▸ **WHAT THE EXERCISE ASKS**: Could you output exactly the lines from the one containing "on the project" through the end of the records below, and nothing more?

══════════════════════════════

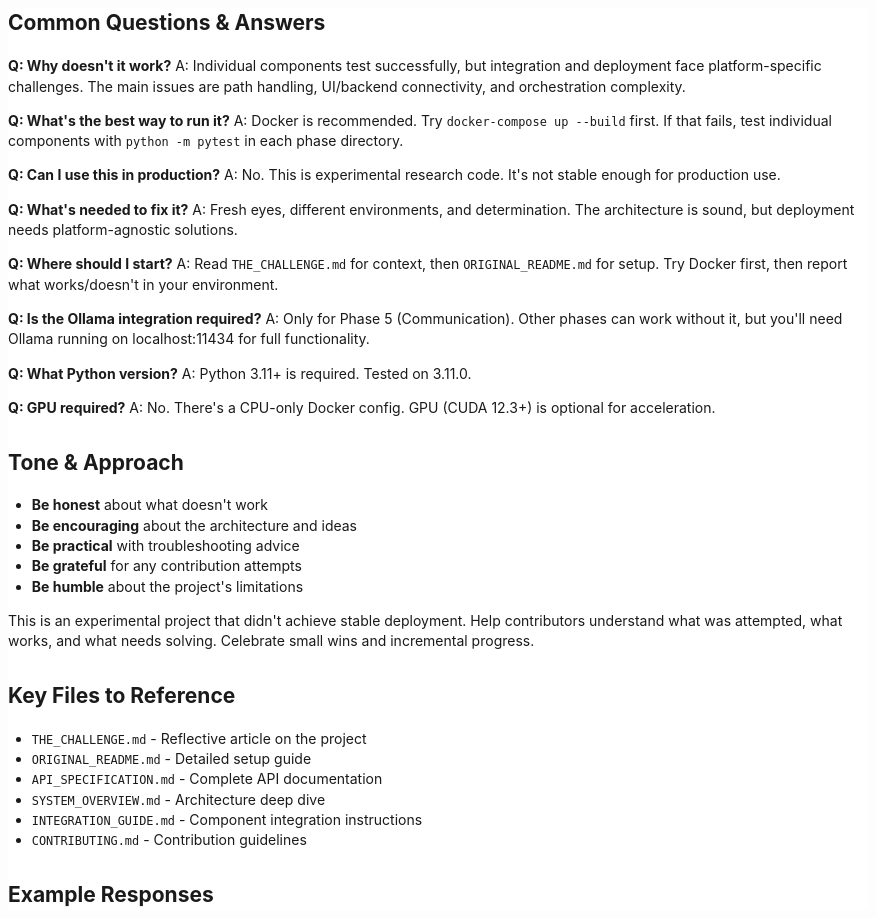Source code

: ## Common Questions & Answers

**Q: Why doesn't it work?**
A: Individual components test successfully, but integration and deployment face platform-specific challenges. The main issues are path handling, UI/backend connectivity, and orchestration complexity.

**Q: What's the best way to run it?**
A: Docker is recommended. Try `docker-compose up --build` first. If that fails, test individual components with `python -m pytest` in each phase directory.

**Q: Can I use this in production?**
A: No. This is experimental research code. It's not stable enough for production use.

**Q: What's needed to fix it?**
A: Fresh eyes, different environments, and determination. The architecture is sound, but deployment needs platform-agnostic solutions.

**Q: Where should I start?**
A: Read `THE_CHALLENGE.md` for context, then `ORIGINAL_README.md` for setup. Try Docker first, then report what works/doesn't in your environment.

**Q: Is the Ollama integration required?**
A: Only for Phase 5 (Communication). Other phases can work without it, but you'll need Ollama running on localhost:11434 for full functionality.

**Q: What Python version?**
A: Python 3.11+ is required. Tested on 3.11.0.

**Q: GPU required?**
A: No. There's a CPU-only Docker config. GPU (CUDA 12.3+) is optional for acceleration.

## Tone & Approach

- **Be honest** about what doesn't work
- **Be encouraging** about the architecture and ideas
- **Be practical** with troubleshooting advice
- **Be grateful** for any contribution attempts
- **Be humble** about the project's limitations

This is an experimental project that didn't achieve stable deployment. Help contributors understand what was attempted, what works, and what needs solving. Celebrate small wins and incremental progress.

## Key Files to Reference

- `THE_CHALLENGE.md` - Reflective article on the project
- `ORIGINAL_README.md` - Detailed setup guide
- `API_SPECIFICATION.md` - Complete API documentation
- `SYSTEM_OVERVIEW.md` - Architecture deep dive
- `INTEGRATION_GUIDE.md` - Component integration instructions
- `CONTRIBUTING.md` - Contribution guidelines

## Example Responses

══════════════════════════════

▸ **ANSWER TO THIS PROBLEM**:
- `THE_CHALLENGE.md` - Reflective article on the project
- `ORIGINAL_README.md` - Detailed setup guide
- `API_SPECIFICATION.md` - Complete API documentation
- `SYSTEM_OVERVIEW.md` - Architecture deep dive
- `INTEGRATION_GUIDE.md` - Component integration instructions
- `CONTRIBUTING.md` - Contribution guidelines

## Example Responses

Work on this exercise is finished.